Sylvia was wrong, wrong, wrong—and not just about reconsidering Vincent Jayne had done the right thing. It was pointless to wish for what one couldn’t have, wasn’t it? Especially if the wishing was interfering with the pursuit of what one could obtain, which was, in Jayne’s case, a measure of corporate and financial security. If she achieved success in the business world now, then when the young men of her generation decided it was time to settle down and look around for suitable life mates, there would be nice, solid Jayne and her little nest egg, ready to hatch.

At least that had been the plan until now. Jayne wasn’t going to be passively waiting around anymore. She may not be Garrett Charles material, but he’d shaken up her life in a good way, she told herself. After all, wasn’t she planning a cruise with Sylvia?

So, on Tuesday night, just about the time Garrett Charles was entering the conference room at Pace Waterman, Jayne, attired in her velour robe with the threadbare elbows, was parked in front of her television set while dining on her favorite feel-good meal—canned ravioli, M&M’s and diet cola. She’d swathed her head in a towel while her hair soaked in a deep conditioner, which promised to counteract the effects of Sylvia’s recent home perm. The movie playing on her video recorder was How to Marry a Millioieaire, from which Jayne hoped to pick up tips, both financial and matrimonial.

She picked up neither, but after consuming the ravioli and the M&M’s—and adding rum to her diet cola—didn’t really care.

She cared the next morning, though.
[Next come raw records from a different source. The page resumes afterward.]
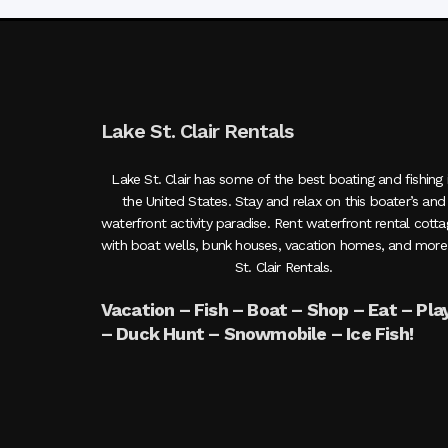
Lake St. Clair Rentals
Lake St. Clair has some of the best boating and fishing 
the United States. Stay and relax on this boater’s and
waterfront activity paradise. Rent waterfront rental cott
with boat wells, bunk houses, vacation homes, and more
St. Clair Rentals.
Vacation – Fish – Boat – Shop – Eat – Pla
– Duck Hunt – Snowmobile – Ice Fish!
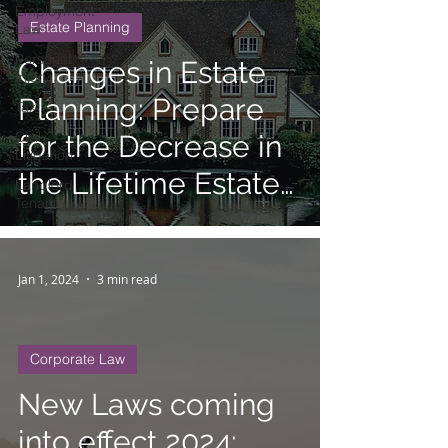
Employment
Estate Planning
Law
Personal
Changes in Estate
Injury
Planning: Prepare
Tax
Civil
for the Decrease in
Litigation
the Lifetime Estate
Landlord
Tenant
and Gift Tax
Exemption
Jan 1, 2024
3 min read
Corporate Law
New Laws coming
into effect 2024:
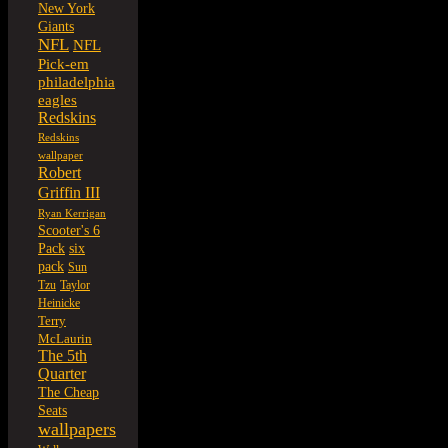
New York
Giants
NFL
NFL
Pick-em
philadelphia
eagles
Redskins
Redskins
wallpaper
Robert
Griffin III
Ryan Kerrigan
Scooter's 6
six
Pack
pack
Sun
Tzu
Taylor
Heinicke
Terry
McLaurin
The 5th
Quarter
The Cheap
Seats
wallpapers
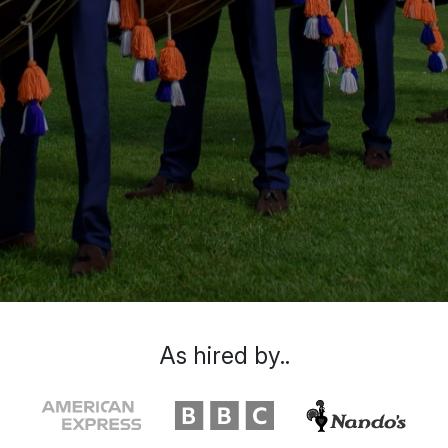
As hired by..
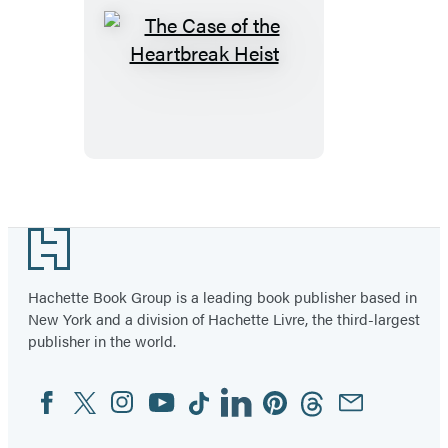
The
Case
of
the
Heartbreak
Heist
Footer
Hachette Book Group is a leading book publisher based in
New York and a division of Hachette Livre, the third-largest
publisher in the world.
Facebook
Twitter
Instagram
YouTube
Tiktok
Linkedin
Pinterest
Threads
Email
Social
Media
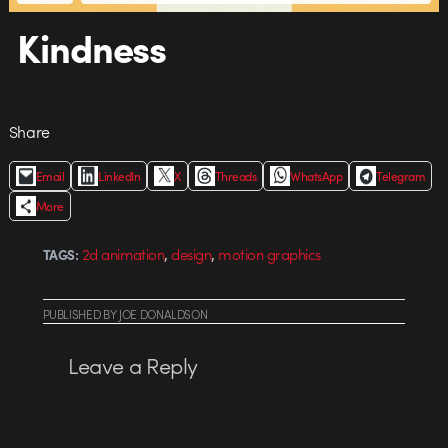
Kindness
Share
Email
LinkedIn
X
Threads
WhatsApp
Telegram
More
,
,
2d animation
design
motion graphics
TAGS:
PUBLISHED
BY
JOE DONALDSON
Leave a Reply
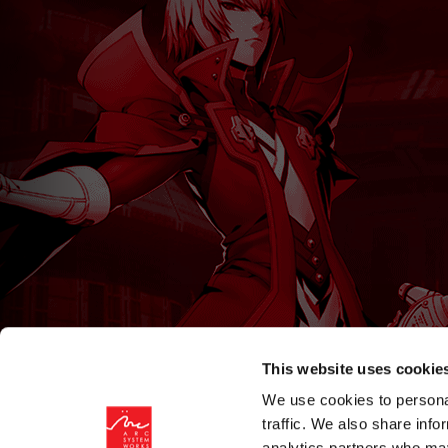
This website uses cookie
We use cookies to personal
traffic. We also share info
analytics partners who may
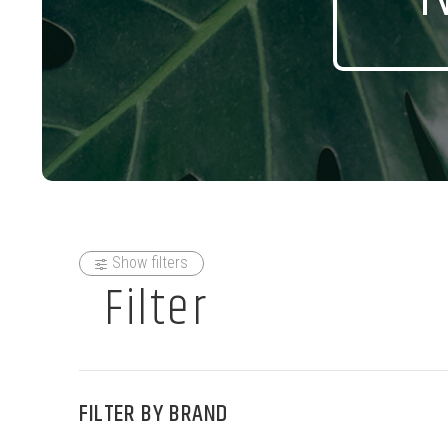
Show filters
Filter
FILTER BY
BRAND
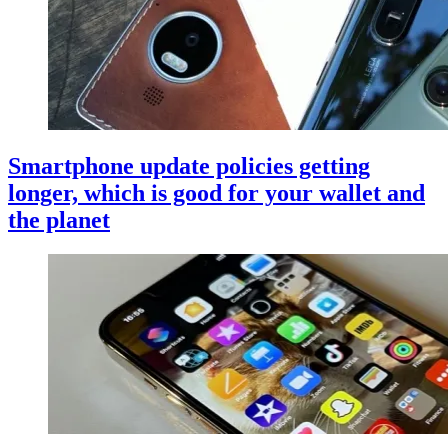
Smartphone update policies getting
longer, which is good for your wallet and
the planet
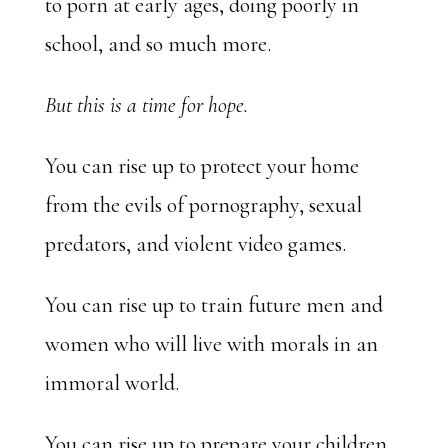
to porn at early ages, doing poorly in
school, and so much more.
But this is a time for hope.
You can rise up to protect your home
from the evils of pornography, sexual
predators, and violent video games.
You can rise up to train future men and
women who will live with morals in an
immoral world.
You can rise up to prepare your children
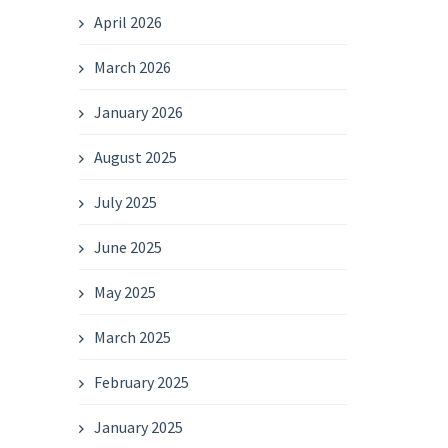
April 2026
March 2026
January 2026
August 2025
July 2025
June 2025
May 2025
March 2025
February 2025
January 2025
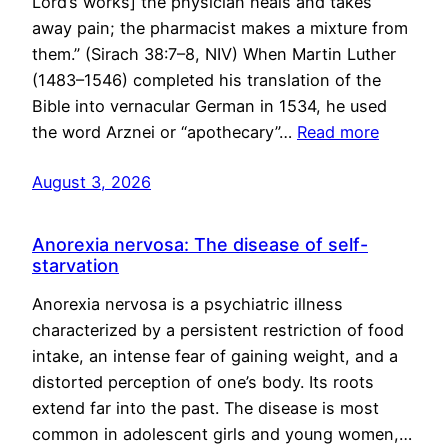
Lord’s works] the physician heals and takes
away pain; the pharmacist makes a mixture from
them.” (Sirach 38:7–8, NIV) When Martin Luther
(1483–1546) completed his translation of the
Bible into vernacular German in 1534, he used
the word Arznei or “apothecary”…
Read more
August 3, 2026
Anorexia nervosa: The disease of self-
starvation
Anorexia nervosa is a psychiatric illness
characterized by a persistent restriction of food
intake, an intense fear of gaining weight, and a
distorted perception of one’s body. Its roots
extend far into the past. The disease is most
common in adolescent girls and young women,…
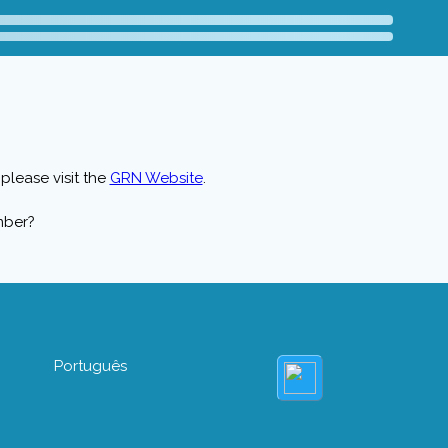
please visit the
GRN Website
.
mber?
Português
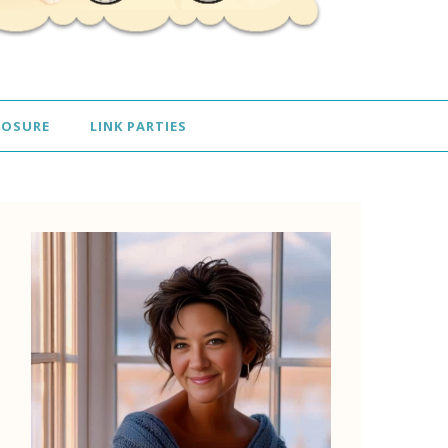
LOSURE
LINK PARTIES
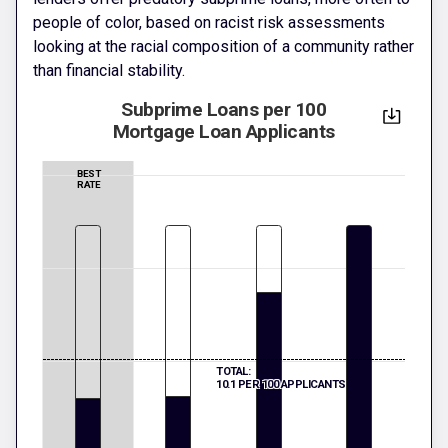
people of color, based on racist risk assessments
looking at the racial composition of a community rather
than financial stability.
Subprime Loans per 100
Mortgage Loan Applicants
BEST
RATE
TOTAL:
10.1 PER 100 APPLICANTS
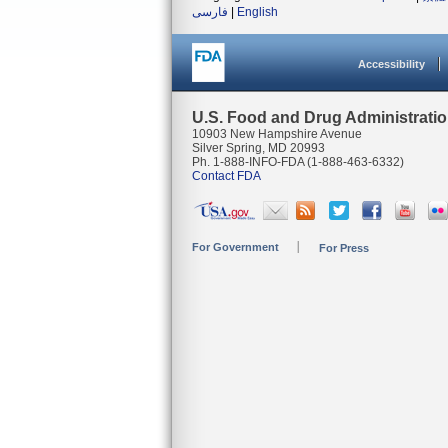
فارسی
|
English
Accessibility
U.S. Food and Drug Administrati
10903 New Hampshire Avenue
Silver Spring, MD 20993
Ph. 1-888-INFO-FDA (1-888-463-6332)
Contact FDA
For Government
For Press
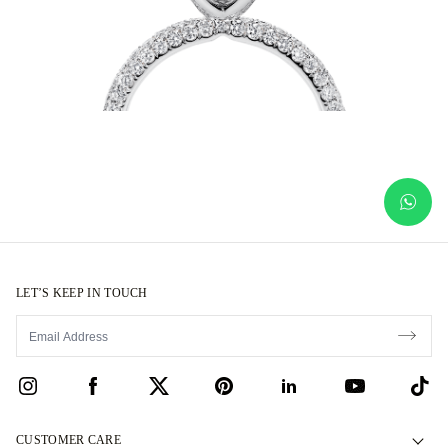
LET’S KEEP IN TOUCH
CUSTOMER CARE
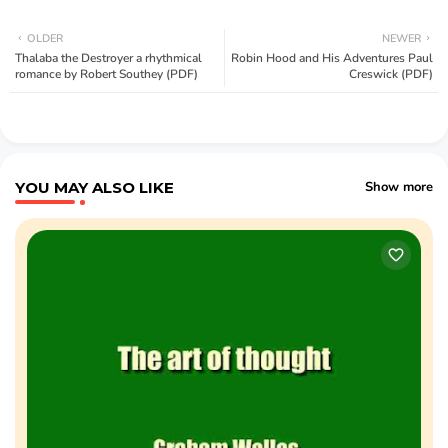
OLDER
NEWER
Thalaba the Destroyer a rhythmical
Robin Hood and His Adventures Paul
romance by Robert Southey (PDF)
Creswick (PDF)
YOU MAY ALSO LIKE
Show more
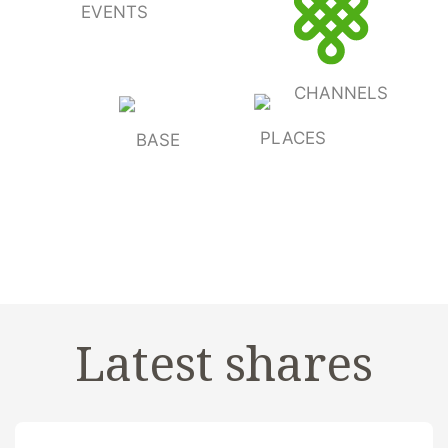
EVENTS
CHANNELS
PLACES
BASE
Latest shares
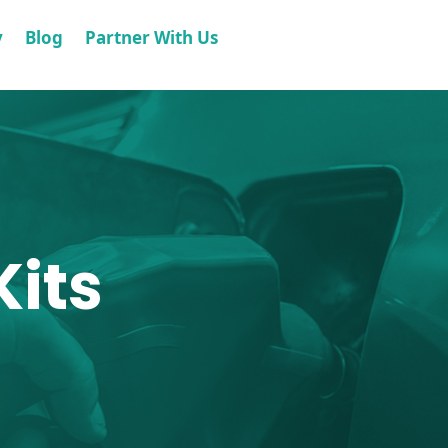
y
Blog
Partner With Us
its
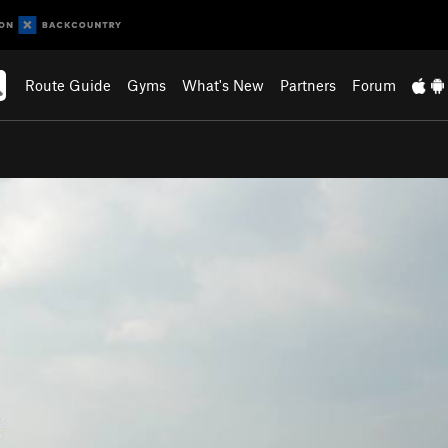
Route Guide
Gyms
What's New
Partners
Forum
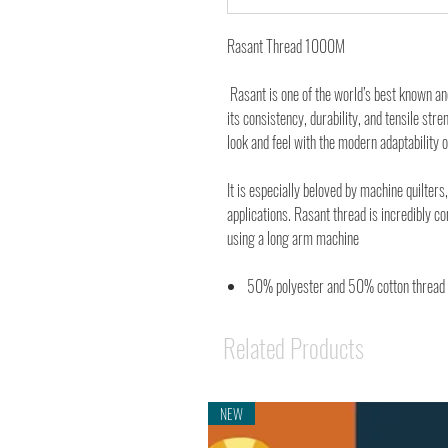
Rasant Thread 1000M
Rasant is one of the world’s best known a
its consistency, durability, and tensile stre
look and feel with the modern adaptability o
It is especially beloved by machine quilters,
applications. Rasant thread is incredibly c
using a long arm machine
50% polyester and 50% cotton thread
Related Products
NEW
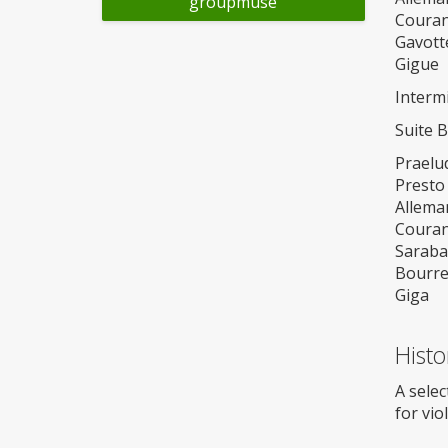
groupmuse
Couran
Gavotte
Gigue
Interm
Suite 
Praelu
Presto
Allema
Couran
Sarab
Bourr
Giga
Histo
A selec
for vio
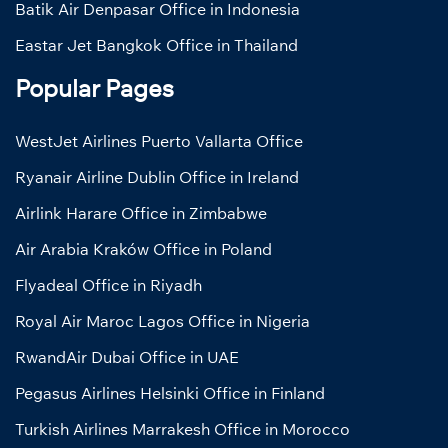
Batik Air Denpasar Office in Indonesia
Eastar Jet Bangkok Office in Thailand
Popular Pages
WestJet Airlines Puerto Vallarta Office
Ryanair Airline Dublin Office in Ireland
Airlink Harare Office in Zimbabwe
Air Arabia Kraków Office in Poland
Flyadeal Office in Riyadh
Royal Air Maroc Lagos Office in Nigeria
RwandAir Dubai Office in UAE
Pegasus Airlines Helsinki Office in Finland
Turkish Airlines Marrakesh Office in Morocco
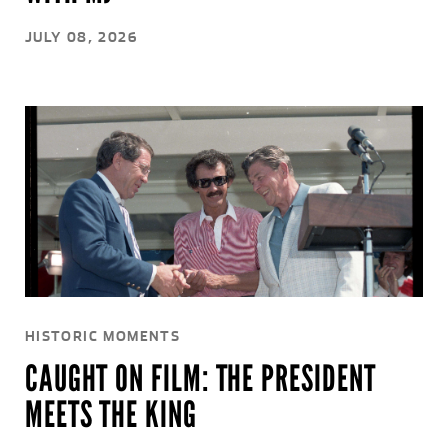
JULY 08, 2026
HISTORIC MOMENTS
CAUGHT ON FILM: THE PRESIDENT
MEETS THE KING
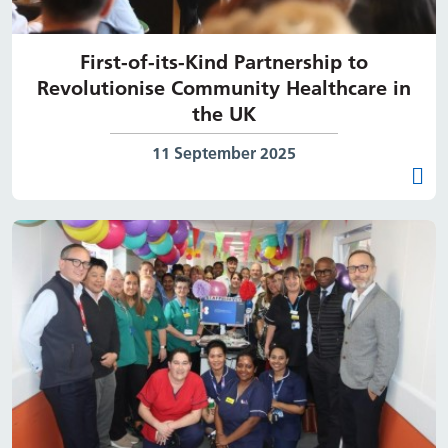
First-of-its-Kind Partnership to
Revolutionise Community Healthcare in
the UK
Date published:
11 September 2025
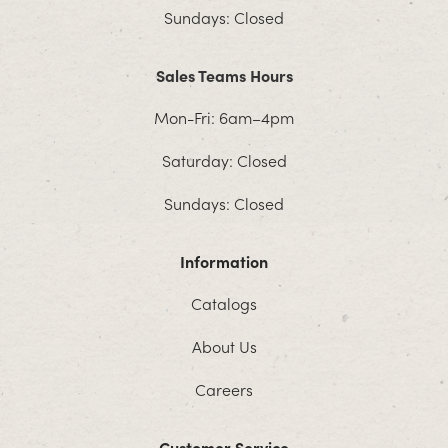
Sundays: Closed
Sales Teams Hours
Mon-Fri: 6am–4pm
Saturday: Closed
Sundays: Closed
Information
Catalogs
About Us
Careers
Customer Service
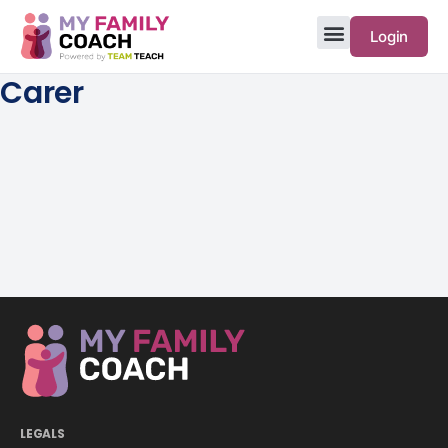
Login
Carer
LEGALS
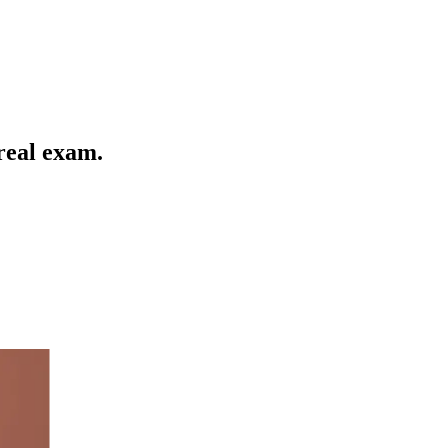
 real exam
.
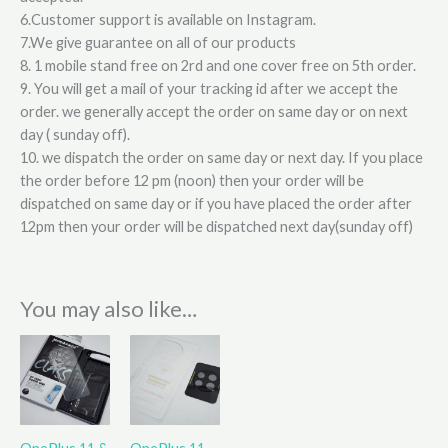
6.Customer support is available on Instagram.
7.We give guarantee on all of our products
8. 1 mobile stand free on 2rd and one cover free on 5th order.
9. You will get a mail of your tracking id after we accept the
order. we generally accept the order on same day or on next
day ( sunday off).
10. we dispatch the order on same day or next day. If you place
the order before 12 pm (noon) then your order will be
dispatched on same day or if you have placed the order after
12pm then your order will be dispatched next day(sunday off)
You may also like…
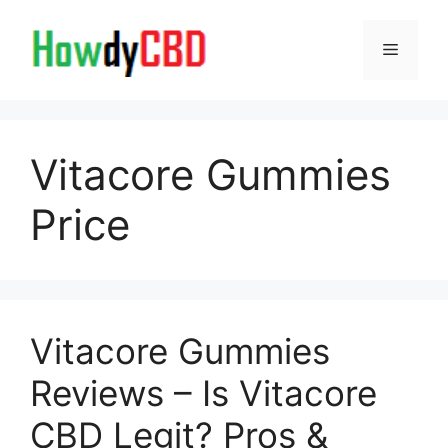
Skip
to
Menu
content
Vitacore Gummies
Price
Vitacore Gummies
Reviews – Is Vitacore
CBD Legit? Pros &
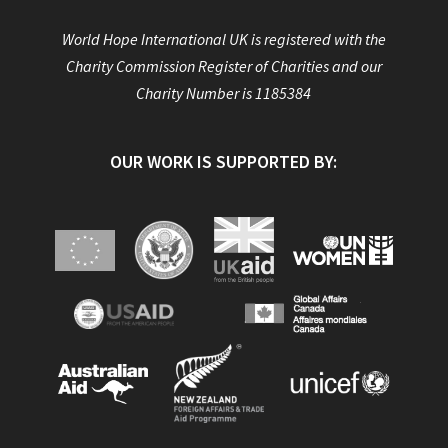
World Hope International UK is registered with the
Charity Commission Register of Charities and our
Charity Number is 1185384
OUR WORK IS SUPPORTED BY:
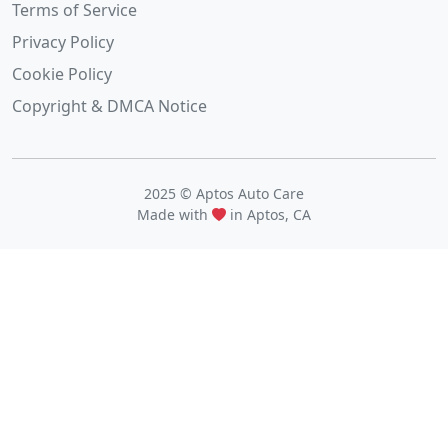
Terms of Service
Privacy Policy
Cookie Policy
Copyright & DMCA Notice
2025 © Aptos Auto Care
Made with
in Aptos, CA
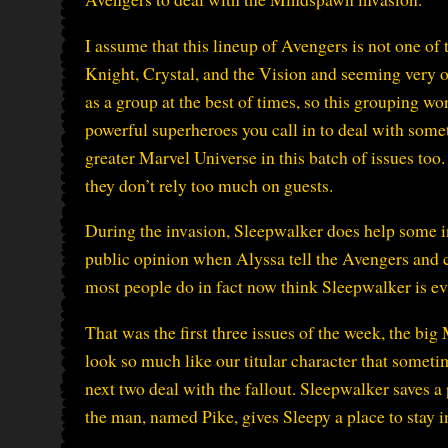
I assume that this lineup of Avengers is not one o
Knight, Crystal, and the Vision and seeming very of
as a group at the best of times, so this grouping w
powerful superheroes you call in to deal with somet
greater Marvel Universe in this batch of issues too.
they don’t rely too much on guests.
During the invasion, Sleepwalker does help some inno
public opinion when Alyssa tell the Avengers and c
most people do in fact now think Sleepwalker is evi
That was the first three issues of the week, the bi
look so much like our titular character that someti
next two deal with the fallout. Sleepwalker saves 
the man, named Pike, gives Sleepy a place to stay 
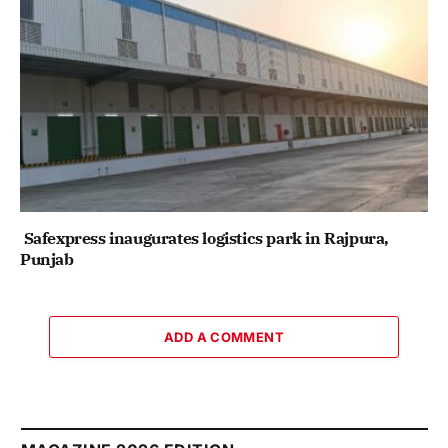
Safexpress inaugurates logistics park in Rajpura,
Punjab
ADD A COMMENT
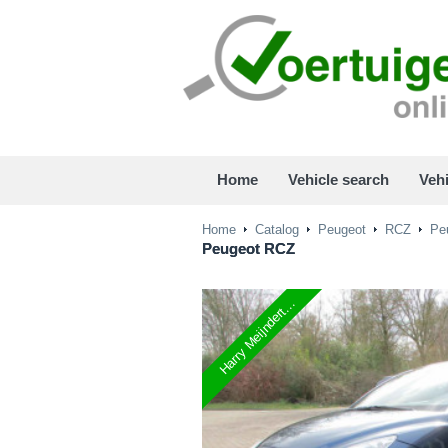
Home
Vehicle search
Vehi
Home
Catalog
Peugeot
RCZ
Peu
Peugeot
RCZ
Harry Meijndert...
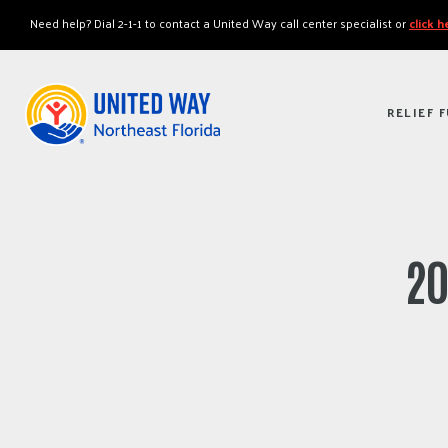
"
"
Need help? Dial 2-1-1 to contact a United Way call center specialist or
click 
RELIEF 
20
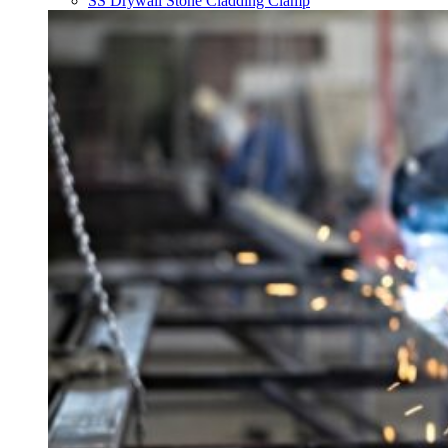
SS Drywall Stone Cladding Clamp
A lot. However, there was a bonus to falling asleep on the couch with her head soaking in conditioner. Her hair, which had resembled a pale brown dandelion, now lay in greasy kinks reminiscent of corkscrew pasta. Jayne felt this was an improvement.

But her face was too pale. Color. She needed color. Eventually she folded one of her scarves into a headband and tied her hair back. In the bathroom mirror, a bare face stared back at her. Jayne wasn’t used to seeing that much of her face at one time. She pulled out a few wisps of bangs, though they didn’t want to wisp anymore and began a desperate search for the pearl earrings that her grandparents had given her for graduation and she hadn’t worn since. Why bother with earrings when her hair usually covered her ears?

Friday was not shaping up into the best of days. She had doubts about her appearance when she caught regulars on her Park & Ride bus giving her second looks. Or, it could be the sunglasses she wore, but didn’t everyone notice how blindingly bright the lights were? Had all the lightbulbs been changed for ones with a higher wattage? What a waste of taxpayer dollars.

Hoping to clear her head, she forced herself to walk at a brisker pace from the Galleria stop to the Transco Tower. Entering the air-conditioned foyer, she realized she’d left her business pumps at her apartment and would either have to wear the battered rain pair she kept in her office, or her tennis shoes all day.

“Hey, Jaynie!” hooted the delivery courier when Jayne tried to sneak past the reception area. She detested the name Jaynie. “Ooh, look who tied one on last night!” He grinned.

Jayne didn’t grin back, her attention caught by the expression on Beth, the receptionist’s face. Gad, I must look awful. The scarf apparently wasn’t providing the pick-me-up to her appearance that she’d hoped.

“Weeeell,” said Bill when she slunk by his cubicle. “Still waters run deep.”